**Excerpt:**
[start]

As will be appreciated by those skilled in the art, both conventional plunger lift systems and GAPL systems could benefit from the determination of various parameters relating to plunger operation. However, conventional techniques for determining such parameters are generally inefficient and/or inaccurate. Accordingly, there exists a need for improved techniques for determining plunger parameters with respect to both conventional plunger lift systems and GAPL systems.
SUMMARY OF THE INVENTION
An embodiment described herein provides a plunger lift system for monitoring plunger parameters within a wellbore. The wellbore includes a production tubing for conveying fluids from a reservoir to the surface. The plunger lift system includes a lubricator attached to a wellhead at the surface, a plunger dimensioned to travel through the production tubing upon being released from the lubricator, and a bumper spring residing in the production tubing and configured to receive the plunger when the plunger travels toward the bottom of the wellbore. The plunger lift system also includes magnetic sensor systems installed along the production tubing, where each magnetic sensor system includes a magnetic sensor for detecting the passage of the plunger as it travels through the production tubing, as well as a communication device that is configured to transmit communication signals between each magnetic sensor system and a computing system located at the surface. The plunger lift system further includes the computing system, where the computing system includes a processor and a non-transitory, computer-readable storage medium including computer-executable instructions that direct the processor to dynamically determine the plunger position and/or the plunger velocity based on the communication signals received from the magnetic sensor systems. For embodiments in which the plunger lift system is a gas-assisted plunger lift system, the plunger lift system also includes an injection line for injecting lift gas down the annulus of the wellbore and back up the production tubing to the surface to assist with the return of the plunger to the lubricator at the surface. In such embodiments, the plunger lift system may optionally include mandrels for securing gas lift valves to the production tubing, and the magnetic sensor systems may optionally be installed within (or attached to) such mandrels.
Another embodiment described herein provides a method for monitoring plunger parameters within a wellbore corresponding to a plunger-lifted well, where the wellbore includes a production tubing with magnetic sensor systems disposed along the production tubing. The method includes sensing, via a magnetic sensor within each magnetic sensor system, a passage of a metallic plunger traveling through the production tubing, as well as transmitting resulting electrical sensor signals to a computing system located at the surface, where the electrical sensor signals include data relating to a time at which the metallic plunger passed each magnetic sensor system. The method may further include dynamically determining the plunger position and/or plunger velocity based on the electrical sensor signals, as well as controlling plunger performance (and, for embodiments in which the plunger lift system is a gas-assisted plunger lift system, gas lift performance) in response to the determination of the plunger position and/or plunger velocity.
These and other features and attributes of the disclosed embodiments of the present disclosure and their advantageous applications and/or uses will be apparent from the detailed description which follows.
BRIEF DESCRIPTION OF THE DRAWINGS
To assist those of ordinary skill in the relevant art in making and using the subject matter thereof, reference is made to the appended drawings.
FIG. 1 is a schematic view of an exemplary hydrocarbon well including magnetic sensor systems installed along an outer diameter of the production tubing for a conventional plunger lift operation according to embodiments described herein.

[end]

**Actions to take:**
1. In the plunger lift excerpt, what does each magnetic sensor system include besides the magnetic sensor?
2. Carry on the plunger lift excerpt from its final sentence.

**Extracted information:**
[start]

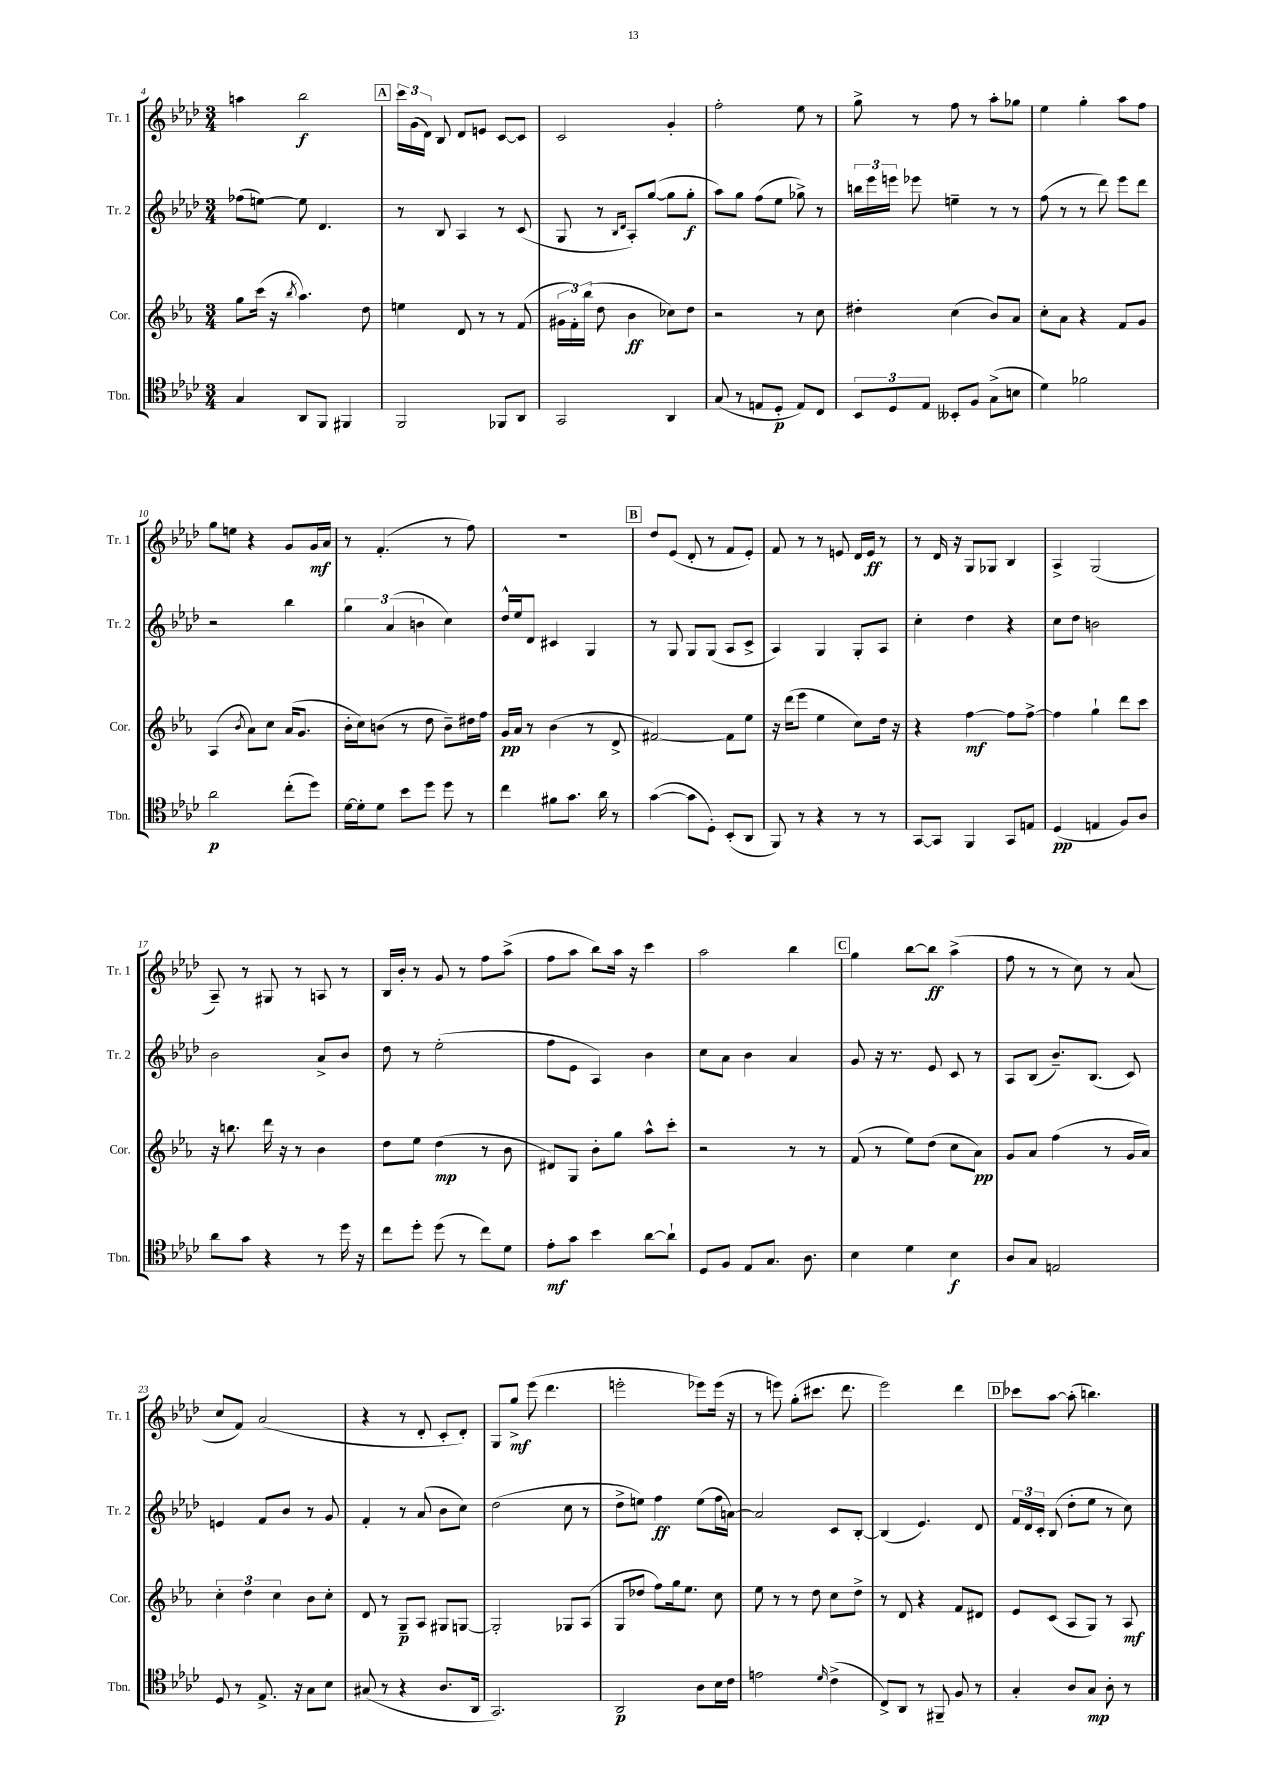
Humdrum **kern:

**kern	**kern	**kern	**kern
*staff4	*staff3	*staff2	*staff1
*clefC4	*clefG2	*clefG2	*clefG2
*k[b-e-a-d-]	*k[b-e-a-]	*k[b-e-a-d-]	*k[b-e-a-d-]
*M3/4	*M3/4	*M3/4	*M3/4
4G/	8gg\L	(8ff-\L	4aa\
.	(16ccc\Jk	[8ee\J)	.
.	16r	.	.
.	8qbb-/	.	.
8AA-/L	4.aa-\)	8ee\]	2bb-\
8FF/J	.	4.d-/	.
4FF#/	.	.	.
.	8dd\	.	.
=	=	=	=
2FF/	4ee\	8r	24ccc\LL
.	.	.	(24g\
.	.	.	24d-\JJ)
.	.	8B-/	8B-/
.	8d/	4A-/	8d-/L
.	8r	.	8e/J
8FF-/L	8r	8r	[8c/L
8AA-/J	(8f/	(8c/	8c/]J
=	=	=	=
2GG/	24g#\LL	8G/	2c/
.	24f'\)	.	.
.	(24bb-\JJ	.	.
.	8dd\	8r	.
.	.	16qqB-/LL	.
.	.	16qqd-/JJ	.
.	4b-\	8A-'/L)	.
.	.	([8gg/J	.
4AA-/	8cc-\L)	8gg\]L	4g'/
.	8dd\J	8gg'\J	.
=	=	=	=
(8G/	2r	8aa-\L)	2ff'\
8r	.	8gg\J	.
8E/L	.	(8ff\L	.
8D-'/J	.	8ee-\J	.
8E/L)	8r	8gg-^\)	8ee-\
8C/J	8cc\	8r	8r
=	=	=	=
12BB-/L	4dd#'\	24bb\LL	8gg^\
.	.	24eee-\	.
12D-/	.	24eee\JJ	.
.	.	8eee-\	8r
12E-/J	.	.	.
8BB--'/L	(4cc\	4ee~\	8ff\
8F/J	.	.	8r
(8G^\L	8b-/L)	8r	8aa-'\L
8B\J	8a-/J	8r	8gg-\J
=	=	=	=
4d-\)	8cc'\L	(8ff\	4ee-\
.	8a-\J	8r	.
2f-\	4r	8r	4gg'\
.	.	8ddd-\)	.
.	8f/L	8eee-\L	8aa-\L
.	8g/J	8ddd-\J	8ff\J
=	=	=	=
2a-\	(4A-/	2r	8gg\L
.	.	.	8ee\J
.	8qb-/	.	.
.	8a-\L)	.	4r
.	8cc\J	.	.
(8cc'\L	(16a-/LK	4bb-\	8g/L
.	8.g/J	.	.
8dd-\J)	.	.	16g/L
.	.	.	16a-/JJ
=	=	=	=
[16d-\LL	16b-'\LL	6gg\	8r
16d-'\]J	16cc\J)	.	.
8d-\J	(8b\J	.	(4.f'/
.	.	(6a-/	.
8b-\L	8r	.	.
.	.	6b\	.
8dd-\J	8dd\	.	.
8dd-\	8b~\L)	4cc\)	8r
8r	16dd#\L	.	8ff\)
.	16ff\JJ	.	.
=	=	=	=
4cc\	16g/LL	16dd-^^/LL	2.r
.	16a-/JJ	16ee-/J	.
.	8r	8d-/J	.
8f#\L	(4b-\	4c#/	.
8.g\J	.	.	.
.	8r	4G/	.
16a-\	.	.	.
8r	8d^/	.	.
=	=	=	=
([4g\	[2f#/)	8r	8dd-/L
.	.	8G/	(8e-/J
8g\]L	.	8G/L	8d-'/
8D-'\J)	.	(8G/J	8r
(8BB-'/L	8f#\]L	8A-/L	8f/L
8AA-/J	8ee-\J	8c^/J	8e-'/J)
=	=	=	=
8FF/)	16r	4A-/)	8f/
.	(16ddd\LK	.	.
8r	8eee-\J	.	8r
4r	4ee-\	4G/	8r
.	.	.	8e/
8r	8cc\L)	8G'/L	16d-/LL
.	.	.	16e/JJ
8r	16dd\Jk	8A-/J	8r
.	16r	.	.
=	=	=	=
[8GG/L	4r	4cc'\	8r
8GG/]J	.	.	16d-/
.	.	.	16r
4FF/	[4ff\	4dd-\	8G/L
.	.	.	8G-/J
8GG/L	8ff\]L	4r	4B-/
8E/J	[8ff^\J	.	.
=	=	=	=
(4D-/	4ff\]	8cc\L	4A-^/
.	.	8dd-\J	.
4E/	4gg`\	2b\	(2G/
8F/L)	8ddd\L	.	.
8A-/J	8ccc\J	.	.
=	=	=	=
8a-\L	16r	2b-\	8A-~/)
.	8.bb\	.	.
8g\J	.	.	8r
4r	16ddd\	.	8G#/
.	16r	.	.
.	8r	.	8r
8r	4b-\	8a-^/L	8A/
16dd-\	.	8b-/J	8r
16r	.	.	.
=	=	=	=
8cc\L	8dd\L	8dd-\	16B-/LL
.	.	.	16b-'/JJ
8dd-'\J	8ee-\J	8r	8r
(8dd-\	(4dd\	(2ee-'\	8g/
8r	.	.	8r
8cc\L)	8r	.	8ff\L
8d-\J	8b-\	.	(8aa-^\J
=	=	=	=
8e-'\L	8d#/L)	8ff\L	8ff\L
8g\J	8G/J	8e-\J	8aa-\J
4b-\	8b-'\L	4A-/)	8bb-\L)
.	8gg\J	.	16aa-\Jk
.	.	.	16r
[8a-\L	8aa-^^\L	4b-\	4ccc\
8a-`\]J	8ccc'\J	.	.
=	=	=	=
8D-/L	2r	8cc\L	2aa-\
8F/J	.	8a-\J	.
8E-/L	.	4b-\	.
8.G/J	.	.	.
.	8r	4a-/	4bb-\
8.A-\	.	.	.
.	8r	.	.
=	=	=	=
4B-\	(8f/	8g/	4gg\
.	8r	16r	.
.	.	8.r	.
4d-\	8ee-\L)	.	[8bb-\L
.	(8dd\J	8e-/	8bb-\]J
4B-\	8cc\L	8c/	(4aa-^\
.	8a-\J)	8r	.
=	=	=	=
8A-/L	8g/L	8A-/L	8ff\
8G/J	8a-/J	(8B-/J	8r
2E/	(4ff\	8.b-~/L)	8r
.	.	.	8cc\)
.	.	(8.B-/J	.
.	8r	.	8r
.	16g/LL	8c/)	(8a-/
.	16a-/JJ)	.	.
=	=	=	=
8D-/	6cc'\	4e/	8cc/L
8r	.	.	8f/J)
.	6dd\	.	.
8.E-^/	.	8f/L	(2a-/
.	6cc\	.	.
.	.	8b-/J	.
16r	.	.	.
8G\L	8b-\L	8r	.
8B-\J	8cc'\J	8g/	.
=	=	=	=
(8G#/	8d/	4f'/	4r
8r	8r	.	.
4r	8G~/L	8r	8r
.	8A-/J	(8a-/	8d-'/
8.A-/L	8G#/L	8b-\L	8c'/L
.	[8G/J	8cc\J)	8d-'/J)
16AA-/Jk	.	.	.
=	=	=	=
2.GG/)	2G'/]	(2dd-\	8G/L
.	.	.	8gg^/J
.	.	.	(8eee-\
.	.	.	4.ddd-\
.	8G-/L	8cc\	.
.	(8A-/J	8r	.
=	=	=	=
2AA-/	8G/L	8dd-^\L	2eee'\
.	8dd-/J	8ee\J)	.
.	8ff\L)	4ff\	.
.	16gg\k	.	.
.	8.ee-\J	.	.
8A-\L	.	(8ee\L	8eee-\L)
16B-\L	8cc\	16ff\L	(16eee-\Jk
16c\JJ	.	[16a\JJ)	16r
=	=	=	=
2e\	8ee-\	2a/]	8r
.	8r	.	8eee\)
.	8r	.	(8gg'\L
.	8dd\	.	8.ccc#\J
16qqd-/	.	.	.
(4c^\	8cc\L	8c/L	.
.	.	.	8.ddd-\
.	8dd^\J	[8B-'/J	.
=	=	=	=
8C^/L)	8r	(4B-/]	2eee-\)
8AA-/J	8d/	.	.
8r	4r	4.e-/)	.
8FF#~/	.	.	.
8F/	8f/L	.	4ddd-\
8r	8d#/J	8d-/	.
=	=	=	=
4G'/	8e-/L	24f/LL	8ccc-\L
.	.	24d-/	.
.	.	24c'/JJ	.
.	(8c/J	(8B-/	[8aa-\J
8A-/L	8A-/L	8dd-'\L	(8aa-'\]
8G/J	8G/J)	8ee-\J	4.bb\)
8A-'\	8r	8r	.
8r	8A-/	8cc\)	.
==	==	==	==
*-	*-	*-	*-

[end]

**Final answers:**
1. A communication device that transmits communication signals between that magnetic sensor system and a computing system at the surface.

2.
FIG. 2 is a schematic view of another exemplary hydrocarbon well including the magnetic sensor systems installed along the outer diameter of the production tubing for a “poor-boy” gas-assisted plunger lift (GAPL) operation according to embodiments described herein.
FIG. 3 is a schematic view of another exemplary hydrocarbon well including the magnetic sensor systems installed on conventional mandrels for a conventional-mandrel GAPL operation according to embodiments described herein.
FIG. 4 is a schematic view of an exemplary conventional mandrel including an installed magnetic sensor system according to embodiments described herein.
FIG. 5 is a process flow diagram of an exemplary method for monitoring plunger parameters within a wellbore corresponding to a plunger-lifted well.
FIG. 6 is a block diagram of an exemplary cluster computing system that may be utilized to implement a portion of the plunger monitoring techniques described herein.
FIG. 7 is a block diagram of an exemplary non-transitory, computer-readable storage medium that may be used for the storage of data and modules of computer-executable instructions for implementing a portion of the plunger monitoring techniques described herein.
It should be noted that the figures are merely examples of the present techniques and are not intended to impose limitations on the scope of the present techniques. Further, the figures are generally not drawn to scale, but are drafted for purposes of convenience and clarity in illustrating various aspects of the techniques.
DETAILED DESCRIPTION OF THE INVENTION
In the following detailed description section, the specific examples of the present techniques are described in connection with preferred embodiments. However, to the extent that the following description is specific to a particular embodiment or a particular use of the present techniques, this is intended to be for example purposes only and simply provides a description of the embodiments. Accordingly, the techniques are not limited to the specific embodiments described below, but rather, include all alternatives, modifications, and equivalents falling within the true spirit and scope of the appended claims.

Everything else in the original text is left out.